== LISTED RECORDS ==
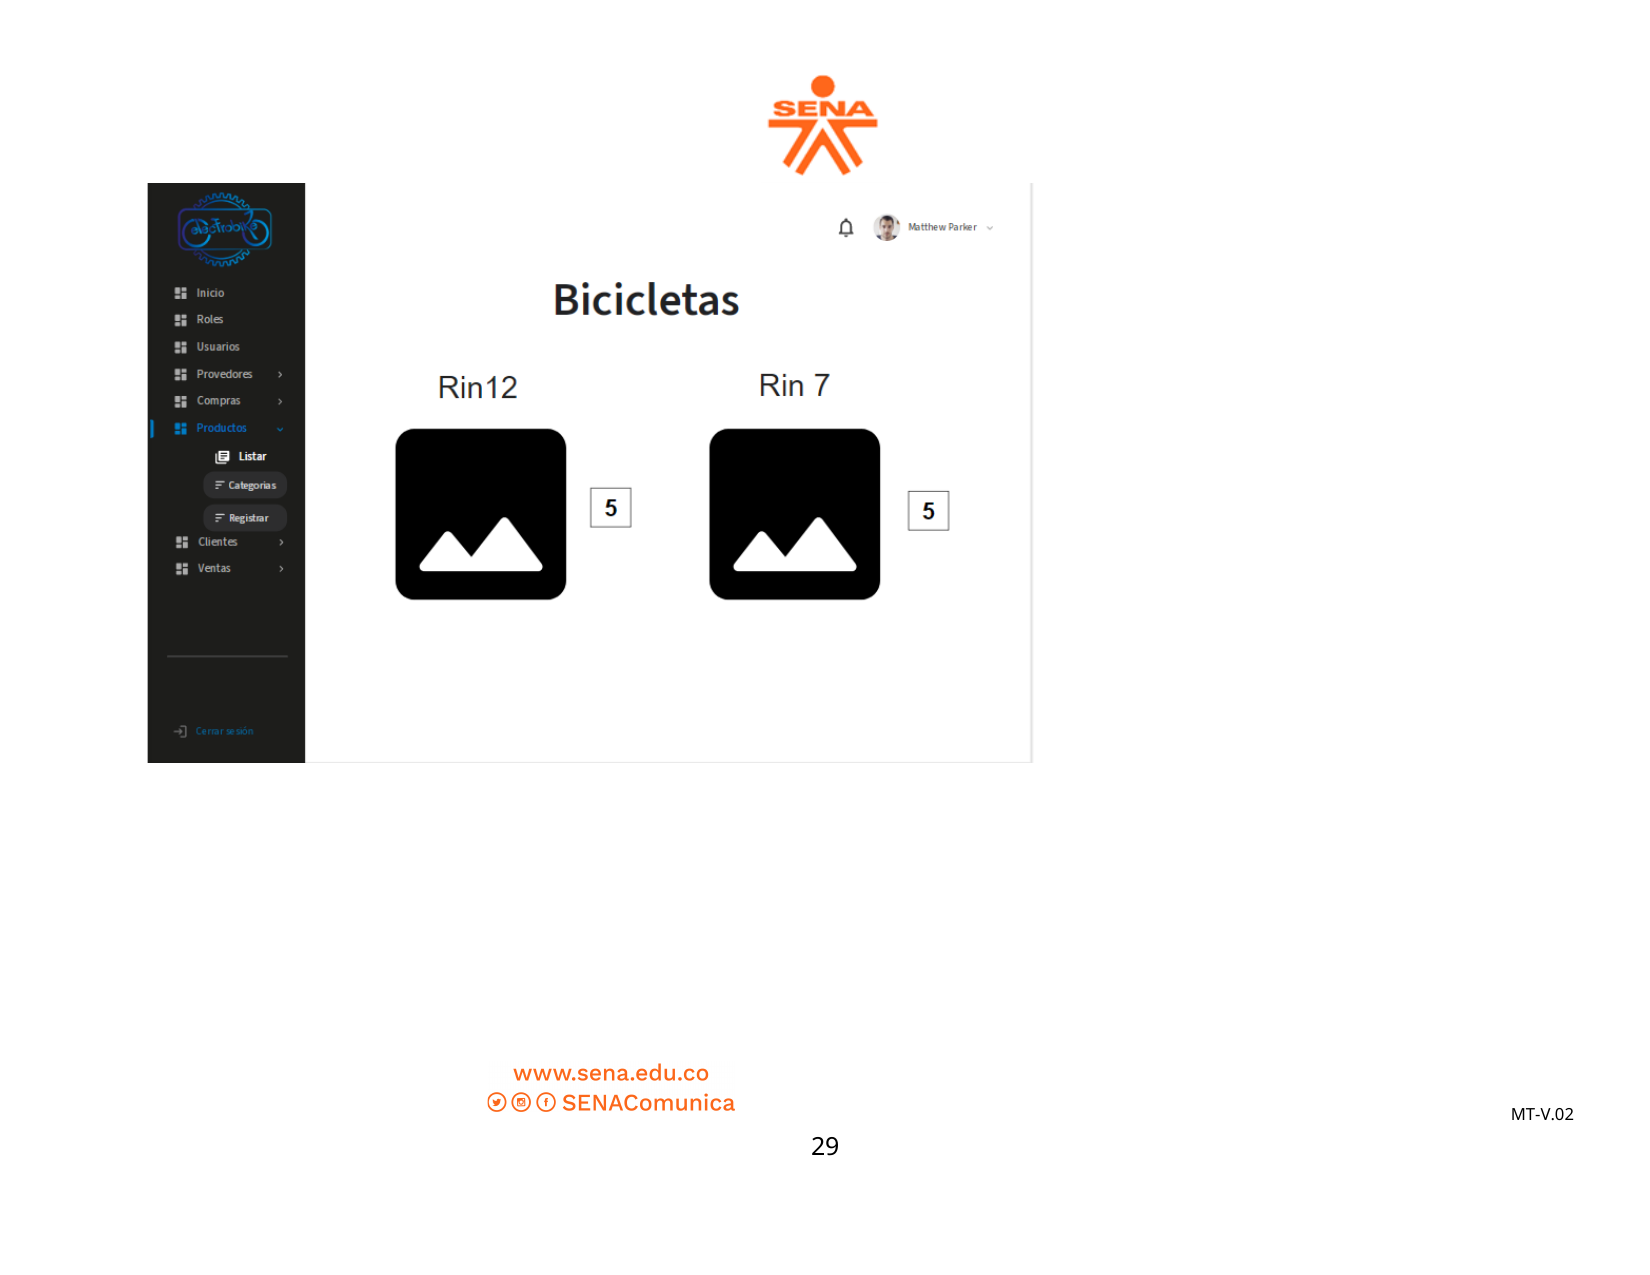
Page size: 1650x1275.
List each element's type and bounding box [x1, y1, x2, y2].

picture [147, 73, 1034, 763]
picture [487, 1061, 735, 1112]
* * *
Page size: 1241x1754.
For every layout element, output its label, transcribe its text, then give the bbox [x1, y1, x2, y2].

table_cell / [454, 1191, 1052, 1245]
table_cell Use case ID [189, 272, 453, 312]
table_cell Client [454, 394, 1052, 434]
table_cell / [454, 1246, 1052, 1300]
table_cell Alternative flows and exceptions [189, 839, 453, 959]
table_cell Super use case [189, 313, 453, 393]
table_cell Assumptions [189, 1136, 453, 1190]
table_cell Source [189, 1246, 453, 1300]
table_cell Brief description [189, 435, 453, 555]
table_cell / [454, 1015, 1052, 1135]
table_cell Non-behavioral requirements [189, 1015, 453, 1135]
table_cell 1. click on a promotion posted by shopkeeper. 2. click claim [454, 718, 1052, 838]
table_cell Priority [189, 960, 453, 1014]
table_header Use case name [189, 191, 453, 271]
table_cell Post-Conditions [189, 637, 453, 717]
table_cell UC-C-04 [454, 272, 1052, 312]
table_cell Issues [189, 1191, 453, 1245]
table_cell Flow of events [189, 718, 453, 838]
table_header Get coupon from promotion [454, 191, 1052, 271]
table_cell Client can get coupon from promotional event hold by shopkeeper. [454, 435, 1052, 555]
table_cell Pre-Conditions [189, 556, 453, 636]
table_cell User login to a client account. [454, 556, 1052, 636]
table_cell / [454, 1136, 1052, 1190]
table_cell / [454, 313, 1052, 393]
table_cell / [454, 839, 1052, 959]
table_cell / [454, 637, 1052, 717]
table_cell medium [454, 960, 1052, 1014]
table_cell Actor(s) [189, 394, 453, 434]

== WHAT TO WORK ON ==
State how many lines in the listing above contain the word "size", giving only the number.

== SOLUTION TO THE PROBLEM ==
2